● Supplied passage:
========================================================================
Tuesday, March 11, 2014
The Bank of Maine has reached an agreement to sell six of its branches in the northern part of the state to Machias Savings Bank.
The transaction affects branches in Caribou, Fort Kent, Houlton, Lincoln, Mars Hill and Presque Isle, with a total of $75 million in deposits as of the end of June. Machias Savings Bank said it will close the branches in Fort Kent, Houlton and Mars Hill.
The sale is subject to the approval of state banking regulators. Bank of Maine's chief executive said the sale would allow the bank to focus on its remaining branches in central and southern Maine.
Machias Savings Bank's CEO said the sale is a natural expansion of the company's existing footprint.
BIW receives extra funding for USS Independence work
Bath Iron Works has received a $7.5 million modification to an existing contract to provide engineering and design services for work on the USS Independence, a littoral combat ship.
The ship is designed to be used in shallow waters.
The work will largely be done at a General Dynamics facility in San Diego under a separate contract, Bath Iron Works said.
Ford, Toyota end joint work on pickup and SUV hybrids
Ford Motor Co., which has been gaining on hybrid car sales leader Toyota Motor Corp., said Tuesday it will end a partnership with Japan's largest automaker to develop gasoline-electric systems for pickups and sport-utility vehicles.
========================================================================
● Data listing:
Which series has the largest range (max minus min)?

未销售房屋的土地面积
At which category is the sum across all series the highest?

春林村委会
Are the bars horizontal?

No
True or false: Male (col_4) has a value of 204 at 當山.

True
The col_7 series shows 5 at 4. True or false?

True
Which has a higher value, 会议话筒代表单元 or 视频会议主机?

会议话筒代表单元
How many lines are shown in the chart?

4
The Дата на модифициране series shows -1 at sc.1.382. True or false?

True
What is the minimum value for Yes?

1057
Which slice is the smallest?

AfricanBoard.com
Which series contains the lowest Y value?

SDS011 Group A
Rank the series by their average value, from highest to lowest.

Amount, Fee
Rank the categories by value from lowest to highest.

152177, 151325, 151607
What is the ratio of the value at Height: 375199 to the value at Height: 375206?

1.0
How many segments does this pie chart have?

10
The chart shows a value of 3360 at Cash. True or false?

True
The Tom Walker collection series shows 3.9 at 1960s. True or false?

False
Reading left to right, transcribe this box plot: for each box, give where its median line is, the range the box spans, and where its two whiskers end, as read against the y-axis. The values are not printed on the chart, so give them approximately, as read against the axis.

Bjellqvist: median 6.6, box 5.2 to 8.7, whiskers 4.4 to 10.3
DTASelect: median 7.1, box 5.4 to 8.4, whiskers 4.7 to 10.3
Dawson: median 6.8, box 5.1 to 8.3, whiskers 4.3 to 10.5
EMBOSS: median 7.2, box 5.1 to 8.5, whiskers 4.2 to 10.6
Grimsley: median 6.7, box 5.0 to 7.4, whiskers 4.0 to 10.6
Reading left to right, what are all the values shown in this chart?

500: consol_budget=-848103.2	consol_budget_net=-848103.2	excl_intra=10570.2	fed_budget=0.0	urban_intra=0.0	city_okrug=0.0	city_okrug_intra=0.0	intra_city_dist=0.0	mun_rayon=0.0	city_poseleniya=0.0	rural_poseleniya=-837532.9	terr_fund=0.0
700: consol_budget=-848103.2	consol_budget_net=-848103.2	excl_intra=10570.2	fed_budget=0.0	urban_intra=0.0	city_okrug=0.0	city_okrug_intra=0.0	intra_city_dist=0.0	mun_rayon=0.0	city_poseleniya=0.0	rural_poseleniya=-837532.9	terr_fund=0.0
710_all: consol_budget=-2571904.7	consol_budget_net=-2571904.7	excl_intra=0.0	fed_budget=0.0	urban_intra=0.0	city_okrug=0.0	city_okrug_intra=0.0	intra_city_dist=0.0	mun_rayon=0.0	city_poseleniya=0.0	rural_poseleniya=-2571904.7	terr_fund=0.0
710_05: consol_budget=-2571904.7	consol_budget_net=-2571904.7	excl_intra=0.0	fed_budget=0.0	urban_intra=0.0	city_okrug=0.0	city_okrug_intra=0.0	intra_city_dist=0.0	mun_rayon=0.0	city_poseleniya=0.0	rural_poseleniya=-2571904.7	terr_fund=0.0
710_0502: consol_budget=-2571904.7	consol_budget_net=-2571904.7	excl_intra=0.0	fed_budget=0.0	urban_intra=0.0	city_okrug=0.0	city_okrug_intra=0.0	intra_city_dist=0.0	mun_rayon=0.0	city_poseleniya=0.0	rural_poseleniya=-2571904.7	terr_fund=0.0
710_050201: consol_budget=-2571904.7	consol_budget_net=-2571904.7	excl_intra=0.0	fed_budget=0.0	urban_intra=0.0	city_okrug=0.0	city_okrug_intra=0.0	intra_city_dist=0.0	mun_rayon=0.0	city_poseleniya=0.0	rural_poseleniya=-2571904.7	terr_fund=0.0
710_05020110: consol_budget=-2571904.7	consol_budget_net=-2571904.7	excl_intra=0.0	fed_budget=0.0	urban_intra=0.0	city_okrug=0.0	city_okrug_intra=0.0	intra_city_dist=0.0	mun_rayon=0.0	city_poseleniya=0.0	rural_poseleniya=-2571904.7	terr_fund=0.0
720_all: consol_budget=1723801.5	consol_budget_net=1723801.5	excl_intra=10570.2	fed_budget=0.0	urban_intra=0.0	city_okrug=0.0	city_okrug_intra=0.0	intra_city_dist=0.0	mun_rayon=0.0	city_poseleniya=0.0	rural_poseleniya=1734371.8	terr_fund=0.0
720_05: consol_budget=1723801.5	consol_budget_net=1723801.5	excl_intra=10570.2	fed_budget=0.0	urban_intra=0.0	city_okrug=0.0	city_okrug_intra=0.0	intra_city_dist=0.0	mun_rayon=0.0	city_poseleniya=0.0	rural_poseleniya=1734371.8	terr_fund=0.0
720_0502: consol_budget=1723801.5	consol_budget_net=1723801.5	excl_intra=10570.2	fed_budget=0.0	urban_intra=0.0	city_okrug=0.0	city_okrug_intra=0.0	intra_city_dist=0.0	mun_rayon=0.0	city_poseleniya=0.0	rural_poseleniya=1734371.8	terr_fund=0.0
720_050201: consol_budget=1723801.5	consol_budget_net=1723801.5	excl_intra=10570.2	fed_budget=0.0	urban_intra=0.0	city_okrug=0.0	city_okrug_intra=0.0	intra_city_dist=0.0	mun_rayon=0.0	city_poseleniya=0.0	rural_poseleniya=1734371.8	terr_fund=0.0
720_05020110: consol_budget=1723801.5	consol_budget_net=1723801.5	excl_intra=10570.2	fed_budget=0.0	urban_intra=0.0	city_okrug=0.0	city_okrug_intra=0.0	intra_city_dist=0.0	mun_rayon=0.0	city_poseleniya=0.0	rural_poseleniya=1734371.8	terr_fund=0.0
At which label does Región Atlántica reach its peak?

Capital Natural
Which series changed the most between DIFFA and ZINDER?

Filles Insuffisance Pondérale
========================================================================
● Assigned task 1: Write out everything in the business news roundup from "BIW receives extra" down to "in shallow waters.", keeping its wording intact.
● Assigned task 2: According to the business news roundup, which of the purchased branches does Machias Savings Bank say it will close?
The material above is independent of the business news roundup.

● Your response 1:
BIW receives extra funding for USS Independence work
Bath Iron Works has received a $7.5 million modification to an existing contract to provide engineering and design services for work on the USS Independence, a littoral combat ship.
The ship is designed to be used in shallow waters.

● Your response 2: Fort Kent, Houlton and Mars Hill.